Beginning at the line that contains "acción de estudiar" and finishing at the line that contains "The dataset we", output the data below exactly. Include both end lines and no pictures.
** Opening The data block **
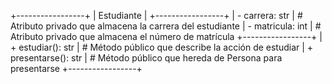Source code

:+-----------------+
|     Estudiante   |
+-----------------+
| - carrera: str   |  # Atributo privado que almacena la carrera del estudiante
| - matricula: int  |  # Atributo privado que almacena el número de matrícula
+-----------------+
| + estudiar(): str |  # Método público que describe la acción de estudiar
| + presentarse(): str |  # Método público que hereda de Persona para presentarse
+-----------------+
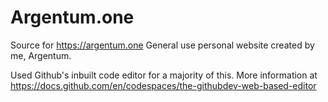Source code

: # Argentum.one
Source for https://argentum.one
General use personal website created by me, Argentum.

Used Github's inbuilt code editor for a majority of this.
More information at https://docs.github.com/en/codespaces/the-githubdev-web-based-editor
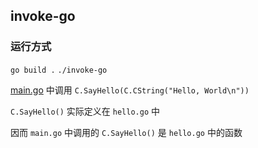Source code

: ## invoke-go

### 运行方式

`go build .`
`./invoke-go`

[main.go](main.go) 中调用 `C.SayHello(C.CString("Hello, World\n"))`

`C.SayHello()` 实际定义在 `hello.go` 中

因而 `main.go` 中调用的 `C.SayHello()` 是 `hello.go` 中的函数
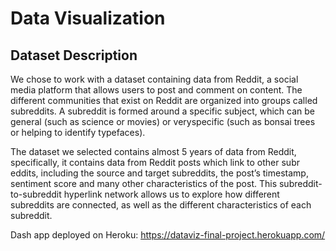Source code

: # Data Visualization

## Dataset Description

We chose to work with a dataset containing data from Reddit, a social media platform that allows users to post and comment on content. The different communities that exist on Reddit are organized into groups called subreddits. A subreddit is formed around a specific subject, which can be general (such as science or movies) or veryspecific (such as bonsai trees or helping to identify typefaces).

The dataset we selected contains almost 5 years of data from Reddit, specifically, it contains data from Reddit posts which link to other subr eddits, including the source and target subreddits, the post’s timestamp, sentiment score and many other characteristics of the post. This subreddit-to-subreddit hyperlink network allows us to explore how different subreddits are connected, as well as the different characteristics of each subreddit.

Dash app deployed on Heroku: https://dataviz-final-project.herokuapp.com/
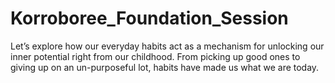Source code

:# Korroboree_Foundation_Session
Let’s explore how our everyday habits act as a mechanism for unlocking our inner potential right from our childhood. From picking up good ones to giving up on an un-purposeful lot, habits have made us what we are today.
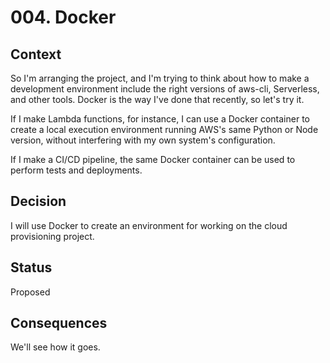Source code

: # 004. Docker

## Context

So I'm arranging the project, and I'm trying to think about how to make a development environment include the right versions of aws-cli, Serverless, and other tools. Docker is the way I've done that recently, so let's try it.

If I make Lambda functions, for instance, I can use a Docker container to create a local execution environment running AWS's same Python or Node version, without interfering with my own system's configuration.

If I make a CI/CD pipeline, the same Docker container can be used to perform tests and deployments.

## Decision

I will use Docker to create an environment for working on the cloud provisioning project.

## Status

Proposed

## Consequences

We'll see how it goes.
** Closing The data block **
▶ _Answer_
| + estudiar(): str |  # Método público que describe la acción de estudiar
| + presentarse(): str |  # Método público que hereda de Persona para presentarse
+-----------------+
Source code

: # Argentum.one
Source for https://argentum.one
General use personal website created by me, Argentum.

Used Github's inbuilt code editor for a majority of this.
More information at https://docs.github.com/en/codespaces/the-githubdev-web-based-editor
Source code

: ## invoke-go

### 运行方式

`go build .`
`./invoke-go`

[main.go](main.go) 中调用 `C.SayHello(C.CString("Hello, World\n"))`

`C.SayHello()` 实际定义在 `hello.go` 中

因而 `main.go` 中调用的 `C.SayHello()` 是 `hello.go` 中的函数
Source code

: # Data Visualization

## Dataset Description

We chose to work with a dataset containing data from Reddit, a social media platform that allows users to post and comment on content. The different communities that exist on Reddit are organized into groups called subreddits. A subreddit is formed around a specific subject, which can be general (such as science or movies) or veryspecific (such as bonsai trees or helping to identify typefaces).

The dataset we selected contains almost 5 years of data from Reddit, specifically, it contains data from Reddit posts which link to other subr eddits, including the source and target subreddits, the post’s timestamp, sentiment score and many other characteristics of the post. This subreddit-to-subreddit hyperlink network allows us to explore how different subreddits are connected, as well as the different characteristics of each subreddit.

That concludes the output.